Generative adversarial networks (GANs) [8] are a rapidly developing research direction in the field of deep learning. GANs have been proven to have excellent performance in image super-resolution, image style transfer, and high-precision sample estimation. Image deblurring can be considered a type of image style transfer, that is, the change of image from “blurred” style to “sharp” style.

GAN’s excellent performance in the image conversion task and the existing image deblur algorithm still have many shortcomings. It is a new direction to apply GAN to motion blur image restoration task. In this paper, an enhanced GANs model, which may obtain higher PSNR and SSIM on motion blur removal, is proposed. In addition, the deblurred image will have a better visual appearance and quality. In Section II, the related work on image restorations is discussed. In Section III, the proposed method and algorithm are described, and the mathematical analysis is elaborated. In Section IV, the proposed method is validated by the experiments, and the benchmarked datasets are used to compare the results. The experiments are also simulated on images obtained from the Chang’e 3 space mission. In Section V, the summary of the work, conclusions, and implications for the design of Chang’e mission’s camera pointing systems is also given. The contributions of this paper are as follows:

  1. 1.

    A new work structure and a hybrid loss function are proposed, which can recover the motion blurry image efficiently;

  2. 2.

    Experiments on different datasets prove that the algorithm can be applied to real scenes.

2 Work

2.1 Related study

In recent years, numerous blurred image restoration approaches based on deep learning have been proposed.
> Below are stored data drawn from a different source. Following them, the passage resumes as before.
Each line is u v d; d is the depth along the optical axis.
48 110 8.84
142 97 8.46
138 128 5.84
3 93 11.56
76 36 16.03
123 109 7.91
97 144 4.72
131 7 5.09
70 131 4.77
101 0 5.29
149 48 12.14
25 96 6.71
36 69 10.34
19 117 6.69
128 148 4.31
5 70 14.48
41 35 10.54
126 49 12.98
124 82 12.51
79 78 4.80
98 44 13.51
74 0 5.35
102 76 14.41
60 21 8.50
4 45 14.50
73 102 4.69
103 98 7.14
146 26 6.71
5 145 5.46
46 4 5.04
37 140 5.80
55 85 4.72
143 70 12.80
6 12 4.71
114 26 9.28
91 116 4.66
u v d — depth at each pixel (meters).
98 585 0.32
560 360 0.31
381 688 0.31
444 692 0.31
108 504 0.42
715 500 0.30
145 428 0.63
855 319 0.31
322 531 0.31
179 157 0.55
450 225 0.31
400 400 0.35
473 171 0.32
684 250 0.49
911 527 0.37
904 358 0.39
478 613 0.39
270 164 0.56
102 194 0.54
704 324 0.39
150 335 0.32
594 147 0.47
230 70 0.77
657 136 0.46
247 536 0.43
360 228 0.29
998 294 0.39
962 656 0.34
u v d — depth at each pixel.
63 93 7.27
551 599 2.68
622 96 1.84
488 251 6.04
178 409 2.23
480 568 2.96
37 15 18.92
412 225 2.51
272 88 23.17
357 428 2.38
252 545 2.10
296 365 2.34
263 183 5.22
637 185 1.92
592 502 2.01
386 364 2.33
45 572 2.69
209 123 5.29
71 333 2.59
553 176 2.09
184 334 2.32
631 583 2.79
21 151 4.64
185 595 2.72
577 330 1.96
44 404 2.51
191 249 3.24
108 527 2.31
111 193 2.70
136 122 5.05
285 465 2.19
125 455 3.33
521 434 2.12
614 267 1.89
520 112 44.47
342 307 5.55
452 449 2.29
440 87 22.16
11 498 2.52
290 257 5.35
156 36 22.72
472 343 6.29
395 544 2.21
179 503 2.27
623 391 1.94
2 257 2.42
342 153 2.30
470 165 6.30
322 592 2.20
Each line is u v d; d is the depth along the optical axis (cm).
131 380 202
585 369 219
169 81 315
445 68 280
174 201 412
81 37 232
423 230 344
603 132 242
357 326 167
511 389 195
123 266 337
Sun et al. [9] used CNN to predict the probability distribution of motion blur in every block of image and restored the image by the motion blur probability distribution of each image block. Nah et al. [10] used a multi-scale CNN to directly correct the deblurred image. However, the algorithm has high complexity and low efficiency, so it cannot process images quickly. Ramakrishnan et al. [11] proposed a novel network structure to improve the efficiency of the network, while maintaining the effect of deblurring. Although this algorithm improved the efficiency, the clarity of the generated images was similar to that of Nah’s method. Kupyn et al. [12] proposed a motion blur removal algorithm based on condition generation against a network. This approach uses WGAN-GP [13] and perceptual loss [14] as the final loss function and achieved a high image restoration effect. Deep learning is also applied to motion blurred video restoration. Su et al. [15] adopt CNN to aggregate multiple images to generate an sharp output. Zhang et al. [16] used GAN with 3D convolution to capture spatial and temporal information encoded in neighbouring frames to restore blurred video. Chen et al. [17] used self-supervised fashion to fine-tune existing deblurring neural networks, which improves the performance of video deblurring algorithm.

2.2 GANs

GANs consist of a generator and a discriminator. The basic principle is that the generator receives a random noise signal to generate new data samples, and the discriminator determines whether the samples are from the real sample set or the simulated samples generated by the generator. The purpose of the generator is to generate a sample that is close to the data distribution of the real sample set, making it impossible for the discriminator to determine the data source. The objective optimisation function of the generation of GANs is as follows:

$$\begin{array}{*{20}c} {\mathop {\hbox{min} }\limits_{G} \mathop {\hbox{max} }\limits_{D} V\left( {D,G} \right) = {\mathbb{E}}_{x\sim p\left( x \right)} \left[ {\log D\left( x \right)} \right] + {\mathbb{E}}_{x\sim p\left( z \right)} \left[ {\log \left( {1 - D\left( {G\left( z \right)} \right)} \right)} \right]} \\ \end{array}$$
(2)

where \(p\left( x \right)\), \(p\left( z \right)\), \(G\left( {z;\,\theta_{g} } \right)\), and \(D\left( x \right)\) are data distribution, predefined noise variable, mapping from noise space to data space, and the probability that x is from the real sample set, respectively. \({\mathbb{E}}\) is mathematical expectation. The discriminator was trained to minimise \(\log D\left( x \right)\), and the generator is trained to minimise \(\log \left( {1 - D\left( z \right)} \right)\). To enable the network to output data according to the expectations, the researchers added the extra conditional information \(, y,\) on the original GANs, and \(y\) could be any kind of information [18]. The optimal objective function of conditional generation adversarial networks is as follows:

$$\begin{array}{*{20}c} {\mathop {\hbox{min} }\limits_{G} \mathop {\hbox{max} }\limits_{D} V\left( {D,G} \right) = {\mathbb{E}}_{x\sim p\left( x \right)} \left[ {\log D\left( {x|y} \right)} \right] + {\mathbb{E}}_{{z\sim p_{z} \left( z \right)}} \left[ {\log \left( {1 - D\left( {G\left( {z|y} \right)} \right)} \right)} \right]} \\ \end{array}$$
(3)

However, training the original GANs suffered from many challenges, such as mode collapse, training instability, vanishing gradients, etc. The reason for these problems is that the original GANs use JS divergence to measure the differences between the two distributions. JS divergence is a constant log2, where two distributions do not overlap completely, which leads to the mutated properties of JS divergence. Thus, Wasserstein GAN (WGAN) [19] uses Wasserstein distance to measure the differences between the two distributions.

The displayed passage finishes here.